**GIVEN TEXT**:
——————
Here, we registered 62 new 2A-like notifications in pssRNA viruses, as presented in Table 2 (underlined). The positions in each respective genome are shown in Figure 1.

In most pssRNA viruses, 2A/2A-like segments are used in primary polypeptide processing. The pssRNA viruses commonly possess one 2A/2A-like sequence, but some viruses have two, three, or even four motifs (Table 2). Many of them are members of the order Picornavirales, such as Picornaviridae, Dicistroviridae, and Iflaviridae. Currently, the Picornaviridae family has 63 assigned genera [28], but 2A/2A-like sequences have been found in viruses assigned or tentatively assigned to 15 genera: Aphthovirus, Avihepatovirus, Cardiovirus, Cosavirus, Crohivirus, Erbovirus, Hunninvirus, Limnipivirus, Mischivirus, Mosavirus, Parechovirus, Pasivirus, Senecavirus, Teschovirus, and Torchivirus.

In aphthoviruses and cardioviruses, the 2A-like region self-cleaves at its own C-terminus, meaning that the 2A-like polypeptide remains as a C-terminal extension of the upstream polyprotein (P1) until it is removed by secondary proteinase cleavage [8,9]. However, in parechoviruses, the 2A-like region has no protease or protease-like activity, and its apparent function is to alter host cell metabolism because it possesses a high homology to cellular protein H-rev107 that regulates cell proliferation (H-box 2A) [29].
——————
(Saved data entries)
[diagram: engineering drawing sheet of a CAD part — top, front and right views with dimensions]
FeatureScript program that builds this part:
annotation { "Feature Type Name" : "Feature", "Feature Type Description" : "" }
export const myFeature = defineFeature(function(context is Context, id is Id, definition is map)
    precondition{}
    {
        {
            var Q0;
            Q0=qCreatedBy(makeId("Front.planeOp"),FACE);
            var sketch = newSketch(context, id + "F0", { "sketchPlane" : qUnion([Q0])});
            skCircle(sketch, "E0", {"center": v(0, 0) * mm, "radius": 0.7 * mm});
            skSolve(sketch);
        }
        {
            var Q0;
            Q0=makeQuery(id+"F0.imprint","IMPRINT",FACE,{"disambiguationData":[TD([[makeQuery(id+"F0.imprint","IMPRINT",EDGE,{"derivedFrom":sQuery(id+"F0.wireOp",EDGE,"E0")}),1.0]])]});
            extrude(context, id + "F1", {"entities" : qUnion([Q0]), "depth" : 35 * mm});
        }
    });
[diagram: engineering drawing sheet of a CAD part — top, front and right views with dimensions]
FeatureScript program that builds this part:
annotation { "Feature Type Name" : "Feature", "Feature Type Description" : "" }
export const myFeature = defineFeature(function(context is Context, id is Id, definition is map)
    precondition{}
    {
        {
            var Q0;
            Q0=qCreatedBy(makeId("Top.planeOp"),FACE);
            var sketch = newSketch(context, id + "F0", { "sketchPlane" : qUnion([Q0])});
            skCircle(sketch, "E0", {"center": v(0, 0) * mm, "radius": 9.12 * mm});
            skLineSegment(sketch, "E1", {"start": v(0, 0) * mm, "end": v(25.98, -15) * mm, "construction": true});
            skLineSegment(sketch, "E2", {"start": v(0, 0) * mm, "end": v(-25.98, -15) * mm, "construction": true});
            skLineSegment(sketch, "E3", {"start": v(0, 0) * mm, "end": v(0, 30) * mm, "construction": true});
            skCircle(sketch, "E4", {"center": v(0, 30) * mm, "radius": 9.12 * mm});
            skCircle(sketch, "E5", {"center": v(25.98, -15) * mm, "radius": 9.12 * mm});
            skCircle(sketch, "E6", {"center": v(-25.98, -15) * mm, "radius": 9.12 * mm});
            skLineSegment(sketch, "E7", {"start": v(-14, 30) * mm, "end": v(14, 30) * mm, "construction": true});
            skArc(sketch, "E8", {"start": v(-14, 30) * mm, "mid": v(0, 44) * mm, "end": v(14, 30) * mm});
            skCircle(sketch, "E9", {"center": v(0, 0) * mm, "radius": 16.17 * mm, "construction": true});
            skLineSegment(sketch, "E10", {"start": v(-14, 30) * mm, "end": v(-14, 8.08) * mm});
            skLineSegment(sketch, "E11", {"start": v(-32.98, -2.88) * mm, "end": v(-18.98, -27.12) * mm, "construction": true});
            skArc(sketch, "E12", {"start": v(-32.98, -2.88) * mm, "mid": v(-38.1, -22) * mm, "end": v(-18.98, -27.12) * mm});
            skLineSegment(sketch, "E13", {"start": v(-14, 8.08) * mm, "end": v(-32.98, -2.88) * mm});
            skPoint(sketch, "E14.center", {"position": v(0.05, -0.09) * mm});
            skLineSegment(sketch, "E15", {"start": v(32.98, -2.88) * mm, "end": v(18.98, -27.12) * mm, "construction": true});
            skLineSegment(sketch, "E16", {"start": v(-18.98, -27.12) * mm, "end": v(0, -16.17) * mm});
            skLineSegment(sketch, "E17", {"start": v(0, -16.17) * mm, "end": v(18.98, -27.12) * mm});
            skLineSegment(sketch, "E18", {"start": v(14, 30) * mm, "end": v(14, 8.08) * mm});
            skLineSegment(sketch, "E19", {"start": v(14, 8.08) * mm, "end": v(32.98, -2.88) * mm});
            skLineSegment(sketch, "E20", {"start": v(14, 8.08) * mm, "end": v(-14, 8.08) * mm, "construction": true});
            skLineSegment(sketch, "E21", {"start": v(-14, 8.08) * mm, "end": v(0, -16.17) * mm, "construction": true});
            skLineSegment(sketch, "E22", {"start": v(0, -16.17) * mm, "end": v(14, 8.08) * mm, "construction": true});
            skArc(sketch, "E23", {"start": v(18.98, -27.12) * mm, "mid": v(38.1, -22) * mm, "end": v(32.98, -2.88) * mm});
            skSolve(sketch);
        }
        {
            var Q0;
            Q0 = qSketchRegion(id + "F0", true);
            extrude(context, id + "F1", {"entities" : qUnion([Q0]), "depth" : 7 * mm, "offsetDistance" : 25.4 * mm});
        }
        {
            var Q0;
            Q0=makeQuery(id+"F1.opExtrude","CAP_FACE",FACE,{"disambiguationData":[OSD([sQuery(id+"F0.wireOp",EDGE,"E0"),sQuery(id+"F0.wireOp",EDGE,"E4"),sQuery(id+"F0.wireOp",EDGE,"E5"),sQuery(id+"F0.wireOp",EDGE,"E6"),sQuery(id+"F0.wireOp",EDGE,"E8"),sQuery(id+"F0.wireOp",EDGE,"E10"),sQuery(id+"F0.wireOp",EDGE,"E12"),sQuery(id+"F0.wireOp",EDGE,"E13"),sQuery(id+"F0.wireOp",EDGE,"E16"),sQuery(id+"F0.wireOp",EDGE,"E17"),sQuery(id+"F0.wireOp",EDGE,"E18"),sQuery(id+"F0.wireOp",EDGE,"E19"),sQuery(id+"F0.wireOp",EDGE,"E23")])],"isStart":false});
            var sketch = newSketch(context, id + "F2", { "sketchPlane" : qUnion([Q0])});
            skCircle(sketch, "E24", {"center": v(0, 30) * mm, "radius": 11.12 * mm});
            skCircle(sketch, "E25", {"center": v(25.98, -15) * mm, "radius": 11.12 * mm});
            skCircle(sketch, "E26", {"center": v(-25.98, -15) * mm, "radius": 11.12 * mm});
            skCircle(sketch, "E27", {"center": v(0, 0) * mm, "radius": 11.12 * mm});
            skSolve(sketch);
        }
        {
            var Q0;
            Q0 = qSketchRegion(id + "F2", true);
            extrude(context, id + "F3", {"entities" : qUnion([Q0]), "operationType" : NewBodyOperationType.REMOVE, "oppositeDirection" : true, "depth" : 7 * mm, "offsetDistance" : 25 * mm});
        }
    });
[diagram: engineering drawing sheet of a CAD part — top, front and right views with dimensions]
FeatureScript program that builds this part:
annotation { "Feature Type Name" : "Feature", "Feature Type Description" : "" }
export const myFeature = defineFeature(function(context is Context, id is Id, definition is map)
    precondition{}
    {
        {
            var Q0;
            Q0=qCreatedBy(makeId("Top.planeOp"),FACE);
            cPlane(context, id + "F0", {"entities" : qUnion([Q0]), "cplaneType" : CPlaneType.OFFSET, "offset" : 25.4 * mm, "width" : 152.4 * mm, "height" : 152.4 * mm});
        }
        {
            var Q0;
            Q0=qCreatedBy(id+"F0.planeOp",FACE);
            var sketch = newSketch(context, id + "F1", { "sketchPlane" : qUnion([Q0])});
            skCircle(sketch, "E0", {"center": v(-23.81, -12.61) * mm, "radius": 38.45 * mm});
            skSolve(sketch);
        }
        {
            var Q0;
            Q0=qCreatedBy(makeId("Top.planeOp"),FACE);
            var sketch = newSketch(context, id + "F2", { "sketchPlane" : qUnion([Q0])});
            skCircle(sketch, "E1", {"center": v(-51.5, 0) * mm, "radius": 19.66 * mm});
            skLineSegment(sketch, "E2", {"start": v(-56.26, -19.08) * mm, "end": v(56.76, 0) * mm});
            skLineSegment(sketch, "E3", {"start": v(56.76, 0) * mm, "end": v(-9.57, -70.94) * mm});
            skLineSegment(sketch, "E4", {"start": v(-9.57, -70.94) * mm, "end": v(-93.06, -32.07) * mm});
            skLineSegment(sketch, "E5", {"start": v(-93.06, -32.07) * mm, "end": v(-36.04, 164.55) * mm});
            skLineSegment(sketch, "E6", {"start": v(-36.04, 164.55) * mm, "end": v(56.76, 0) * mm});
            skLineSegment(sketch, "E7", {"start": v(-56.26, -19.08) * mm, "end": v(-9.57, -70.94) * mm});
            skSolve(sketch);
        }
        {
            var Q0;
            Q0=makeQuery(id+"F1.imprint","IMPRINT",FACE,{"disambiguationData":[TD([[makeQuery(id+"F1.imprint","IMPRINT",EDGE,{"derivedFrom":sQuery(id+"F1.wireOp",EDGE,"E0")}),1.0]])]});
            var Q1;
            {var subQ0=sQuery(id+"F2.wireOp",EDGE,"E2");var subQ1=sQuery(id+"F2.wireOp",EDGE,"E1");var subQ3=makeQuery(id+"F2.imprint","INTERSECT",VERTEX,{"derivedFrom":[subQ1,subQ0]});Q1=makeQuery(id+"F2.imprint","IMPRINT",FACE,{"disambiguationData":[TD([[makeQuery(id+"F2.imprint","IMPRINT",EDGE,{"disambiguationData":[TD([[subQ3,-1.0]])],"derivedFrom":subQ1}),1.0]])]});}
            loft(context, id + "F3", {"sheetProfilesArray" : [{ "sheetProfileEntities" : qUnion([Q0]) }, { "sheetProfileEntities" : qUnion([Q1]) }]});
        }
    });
——————
**USING THE INFORMATION**:
1. Sum up the passage on 2A-like sequences in two sentences.
2. Write out the part of the passage on 2A-like sequences that opens with the words containing "Here, we registered" and closes with "in Figure 1.".
3. Continue the passage on 2A-like sequences from where it stops.
The records have nothing to do with the passage on 2A-like sequences.

**RESPONSES IN ORDER**:
1. In most pssRNA viruses, 2A/2A-like segments are used in primary polypeptide processing, and although these viruses commonly have one such sequence, some have two, three, or even four, with many belonging to the order Picornavirales. In aphthoviruses and cardioviruses the 2A-like region self-cleaves at its own C-terminus, but in parechoviruses it has no protease or protease-like activity and apparently serves to alter host cell metabolism.

2.
Here, we registered 62 new 2A-like notifications in pssRNA viruses, as presented in Table 2 (underlined). The positions in each respective genome are shown in Figure 1.

3.
In insect Iflaviruses, the 2A-like sequence separates the capsid and replicative protein domains. The Dicistroviridae family is composed of the Aparavirus, Cripavirus, and Triatovirus genera, in which the 2A-like sequences occur at the N-terminal region of the replicative protein open reading frame (ORF) [2,14].

Members of the Permutotetraviridae and Carmotetraviridae families (previously Tetraviridae), Thosea asigna virus and Euprosterna elaeasa virus, encode a 2A-like sequence at the N-terminus of the structural ORF [1]. The Providence virus has three 2A-like sequences, 2A₂ and 2A₃, located in the capsid protein precursor (VCAP), and 2A₁ at the N-terminus of the p130 ORF, which encodes the viral replicase [30].

3.3. dsRNA Viruses

Among the dsRNA viruses, 2A-like sequences not yet reported were found in six species. The new 2A-like sequences are underlined in Table 3, and their localization inside the genome is schematized in Figure 2.

In double-stranded viruses, 2A-like sequences are present in two families: Totiviridae and Reoviridae. In Totiviridae, 2A-like sequences are distributed in all representatives of the IMNV-like group [31]. These viruses predominantly infect arthropods, such as penaeid shrimp [32], mosquitoes [33,34], and the fruit fly Drosophila melanogaster [35], except for the golden shiner Totivirus that infects the fish Notemigonus crysoleucas [36]. The genome of IMNV-like viruses is composed of two ORFs, and the 2A-like sequences separate an RNA-binding protein of other putative proteins in ORF1 [37].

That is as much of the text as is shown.